**Task details**. Nothing may differ between your reply and the listing that follows.
=======
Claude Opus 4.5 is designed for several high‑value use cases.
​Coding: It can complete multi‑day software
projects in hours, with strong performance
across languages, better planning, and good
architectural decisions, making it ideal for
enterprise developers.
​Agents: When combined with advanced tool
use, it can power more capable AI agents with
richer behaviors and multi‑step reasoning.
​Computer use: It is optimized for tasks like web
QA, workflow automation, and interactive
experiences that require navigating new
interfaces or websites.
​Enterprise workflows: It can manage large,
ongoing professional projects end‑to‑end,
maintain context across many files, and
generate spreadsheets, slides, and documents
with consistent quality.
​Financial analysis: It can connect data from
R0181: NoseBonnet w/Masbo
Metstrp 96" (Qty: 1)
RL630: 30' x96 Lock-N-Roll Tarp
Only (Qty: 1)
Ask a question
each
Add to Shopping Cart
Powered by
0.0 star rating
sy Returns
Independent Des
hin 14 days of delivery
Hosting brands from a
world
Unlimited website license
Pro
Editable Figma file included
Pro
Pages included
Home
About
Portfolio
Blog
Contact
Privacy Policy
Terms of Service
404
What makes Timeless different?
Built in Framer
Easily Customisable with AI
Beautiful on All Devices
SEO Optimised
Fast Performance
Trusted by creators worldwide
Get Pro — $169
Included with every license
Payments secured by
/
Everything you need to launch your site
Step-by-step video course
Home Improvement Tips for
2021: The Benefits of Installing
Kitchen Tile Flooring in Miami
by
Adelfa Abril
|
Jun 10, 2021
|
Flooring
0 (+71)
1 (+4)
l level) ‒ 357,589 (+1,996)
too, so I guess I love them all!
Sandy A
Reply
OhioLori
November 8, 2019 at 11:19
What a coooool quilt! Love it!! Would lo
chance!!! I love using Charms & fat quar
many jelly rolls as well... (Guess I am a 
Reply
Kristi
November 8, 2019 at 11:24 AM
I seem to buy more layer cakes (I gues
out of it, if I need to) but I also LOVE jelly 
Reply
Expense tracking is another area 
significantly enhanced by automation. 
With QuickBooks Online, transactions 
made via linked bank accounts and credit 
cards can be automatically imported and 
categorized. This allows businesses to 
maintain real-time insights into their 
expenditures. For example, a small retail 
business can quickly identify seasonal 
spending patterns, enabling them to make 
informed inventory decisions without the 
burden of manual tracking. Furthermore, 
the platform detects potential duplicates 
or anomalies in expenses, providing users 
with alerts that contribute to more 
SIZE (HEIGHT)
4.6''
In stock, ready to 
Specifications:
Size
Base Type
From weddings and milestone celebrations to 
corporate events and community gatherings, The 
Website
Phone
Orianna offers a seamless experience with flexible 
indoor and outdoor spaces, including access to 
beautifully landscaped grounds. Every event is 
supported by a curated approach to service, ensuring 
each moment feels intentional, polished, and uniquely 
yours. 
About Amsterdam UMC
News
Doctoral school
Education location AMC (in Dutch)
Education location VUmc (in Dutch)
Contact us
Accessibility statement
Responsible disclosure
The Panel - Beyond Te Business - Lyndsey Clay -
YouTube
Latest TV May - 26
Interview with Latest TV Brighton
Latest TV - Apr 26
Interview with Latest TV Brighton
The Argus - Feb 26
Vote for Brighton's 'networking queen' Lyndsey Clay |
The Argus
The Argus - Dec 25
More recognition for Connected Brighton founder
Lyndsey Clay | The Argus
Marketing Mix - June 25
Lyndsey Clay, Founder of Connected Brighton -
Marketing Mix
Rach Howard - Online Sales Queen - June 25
=======
**Written answer**.
Claude Opus 4.5 is designed for several high‑value use cases.
​Coding: It can complete multi‑day software
projects in hours, with strong performance
across languages, better planning, and good
architectural decisions, making it ideal for
enterprise developers.
​Agents: When combined with advanced tool
use, it can power more capable AI agents with
richer behaviors and multi‑step reasoning.
​Computer use: It is optimized for tasks like web
QA, workflow automation, and interactive
experiences that require navigating new
interfaces or websites.
​Enterprise workflows: It can manage large,
ongoing professional projects end‑to‑end,
maintain context across many files, and
generate spreadsheets, slides, and documents
with consistent quality.
​Financial analysis: It can connect data from
R0181: NoseBonnet w/Masbo
Metstrp 96" (Qty: 1)
RL630: 30' x96 Lock-N-Roll Tarp
Only (Qty: 1)
Ask a question
each
Add to Shopping Cart
Powered by
0.0 star rating
sy Returns
Independent Des
hin 14 days of delivery
Hosting brands from a
world
Unlimited website license
Pro
Editable Figma file included
Pro
Pages included
Home
About
Portfolio
Blog
Contact
Privacy Policy
Terms of Service
404
What makes Timeless different?
Built in Framer
Easily Customisable with AI
Beautiful on All Devices
SEO Optimised
Fast Performance
Trusted by creators worldwide
Get Pro — $169
Included with every license
Payments secured by
/
Everything you need to launch your site
Step-by-step video course
Home Improvement Tips for
2021: The Benefits of Installing
Kitchen Tile Flooring in Miami
by
Adelfa Abril
|
Jun 10, 2021
|
Flooring
0 (+71)
1 (+4)
l level) ‒ 357,589 (+1,996)
too, so I guess I love them all!
Sandy A
Reply
OhioLori
November 8, 2019 at 11:19
What a coooool quilt! Love it!! Would lo
chance!!! I love using Charms & fat quar
many jelly rolls as well... (Guess I am a 
Reply
Kristi
November 8, 2019 at 11:24 AM
I seem to buy more layer cakes (I gues
out of it, if I need to) but I also LOVE jelly 
Reply
Expense tracking is another area 
significantly enhanced by automation. 
With QuickBooks Online, transactions 
made via linked bank accounts and credit 
cards can be automatically imported and 
categorized. This allows businesses to 
maintain real-time insights into their 
expenditures. For example, a small retail 
business can quickly identify seasonal 
spending patterns, enabling them to make 
informed inventory decisions without the 
burden of manual tracking. Furthermore, 
the platform detects potential duplicates 
or anomalies in expenses, providing users 
with alerts that contribute to more 
SIZE (HEIGHT)
4.6''
In stock, ready to 
Specifications:
Size
Base Type
From weddings and milestone celebrations to 
corporate events and community gatherings, The 
Website
Phone
Orianna offers a seamless experience with flexible 
indoor and outdoor spaces, including access to 
beautifully landscaped grounds. Every event is 
supported by a curated approach to service, ensuring 
each moment feels intentional, polished, and uniquely 
yours. 
About Amsterdam UMC
News
Doctoral school
Education location AMC (in Dutch)
Education location VUmc (in Dutch)
Contact us
Accessibility statement
Responsible disclosure
The Panel - Beyond Te Business - Lyndsey Clay -
YouTube
Latest TV May - 26
Interview with Latest TV Brighton
Latest TV - Apr 26
Interview with Latest TV Brighton
The Argus - Feb 26
Vote for Brighton's 'networking queen' Lyndsey Clay |
The Argus
The Argus - Dec 25
More recognition for Connected Brighton founder
Lyndsey Clay | The Argus
Marketing Mix - June 25
Lyndsey Clay, Founder of Connected Brighton -
Marketing Mix
Rach Howard - Online Sales Queen - June 25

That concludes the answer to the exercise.